Week 02 Lab: Machine Learning Basics

Student Name: YOUR NAME HERE

How long does it take for an object to fall to earth from a given height?

newton-apple

On earth there is gravitational force:

\[ F_{grav} = mg \]

where \(m\) is the mass and \(g = 9.81 m/s^2\).

In vacuum (which isn’t very realistic) there is only gravitational force and the equations of motion are given as:

Total force:

\[ F = F_{grav} \]

Acceleration:

\[ a = \frac{F}{m} = g \]

Velocity after time \(t\):

\[ v = at = gt \]

Distance after time \(t\):

\[ h = \frac{1}{2}at^2 = \frac{1}{2}gt^2 \]

We can solve this for the time it takes to fall from a given height:

\[ t = \sqrt{\frac{2h}{g}} \]

We can plot time as a function of height based on this equation using matplotlib:

import matplotlib.pyplot as plt
import numpy as np
g=9.81
height=np.arange(0.0,50.0,0.1)
time=np.sqrt(2.0*height/g)

plt.plot(height,time)
plt.xlabel('height [m]')
plt.ylabel('time [s]')

#you can adjust the figure size if you like
#plt.rcParams["figure.figsize"] = (7,5)

plt.show()

Can we learn this function from observational data?

apple experiments

Here is a data set that was taken in vacuum:

apple.vacuum.dat

Please download this file to your local directory so that you can run the following part of the notebook.

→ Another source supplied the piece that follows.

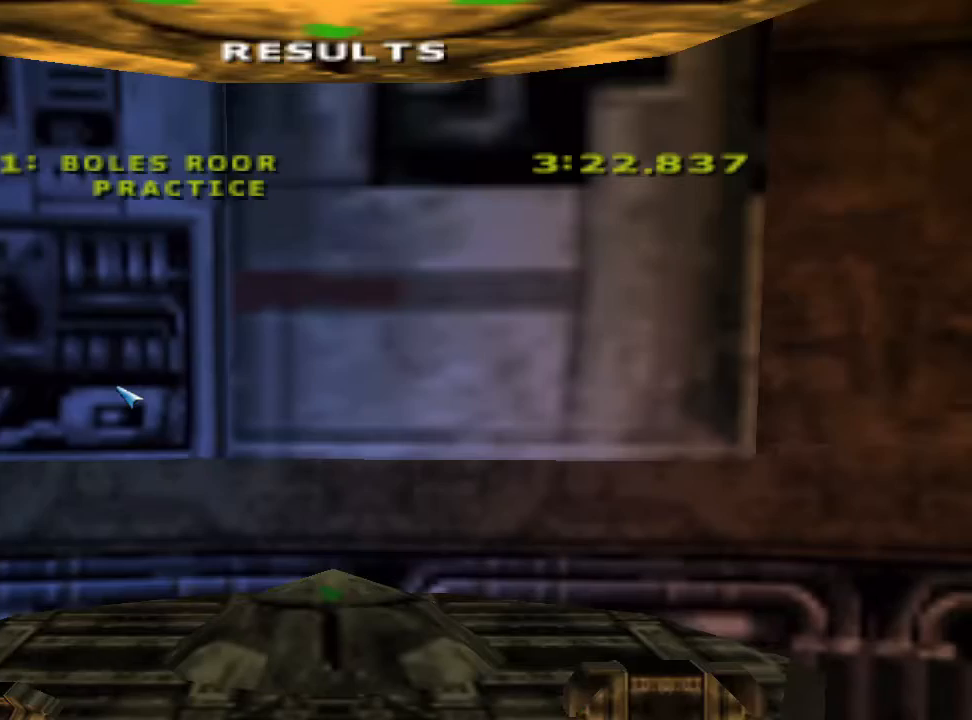
{"buttons": [], "left_stick": "center", "right_stick": "center", "events": []}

data=np.loadtxt('apple.vacuum.dat')
data_x=data[:,0]
data_y=data[:,1]

# note: 'ro' means 'red circles'
plt.plot(data_x,data_y,'ro')
plt.xlabel('height [m]')
plt.ylabel('time [s]')
plt.show()

Training a neural network

In the following we will train a neural network using the data above. The goal is to develop a model that takes a height value as input and predicts the time it takes to hit the ground. We will train the model based on the (noisy) data shown above, but we will test it afterwards using the exact answer given by the equation above.

Setting things up

We will use pytorch for machine learning.

Please try the following to load the modules (and to check that the installation is fine):

import torch
import torch.nn as nn
import torch.nn.functional as F

If you get error messages above, you probably need to install pytorch.

Try the following command if you are using a conda environment:

conda install pytorch -c pytorch

If you do not have a GPU (and no CUDA), try the following command instead:

conda install pytorch cpuonly -c pytorch

You can check for CUDA and the presence of GPUs with the following command (on Linux)

!nvidia-smi

If it says ‘command not found’ or if there is another error message you probably do not have GPUs that can be used via CUDA.

If the package import did not succeed earlier, go back and try again after installing the pytorch package before proceeding.

Preparing the data

We will begin by splitting the data into training and validation sets. This will be done with the following function:

import random

def randomsplitdata(fn,training_fraction):
    data=np.loadtxt(fn)
    
    tflag=np.zeros(len(data),dtype=int)
    while np.average(tflag)<training_fraction:
        tflag[random.randint(0,len(data)-1)]=1
    
    tdata=data[np.nonzero(tflag)].copy()
    vdata=data[np.nonzero(1-tflag)].copy()
    return tdata,vdata

Now we generate the training and validation sets. We need to specify what fraction of data should be the training set. In the example below it is set to 0.8 (i.e. 80%), but feel free to try out other values.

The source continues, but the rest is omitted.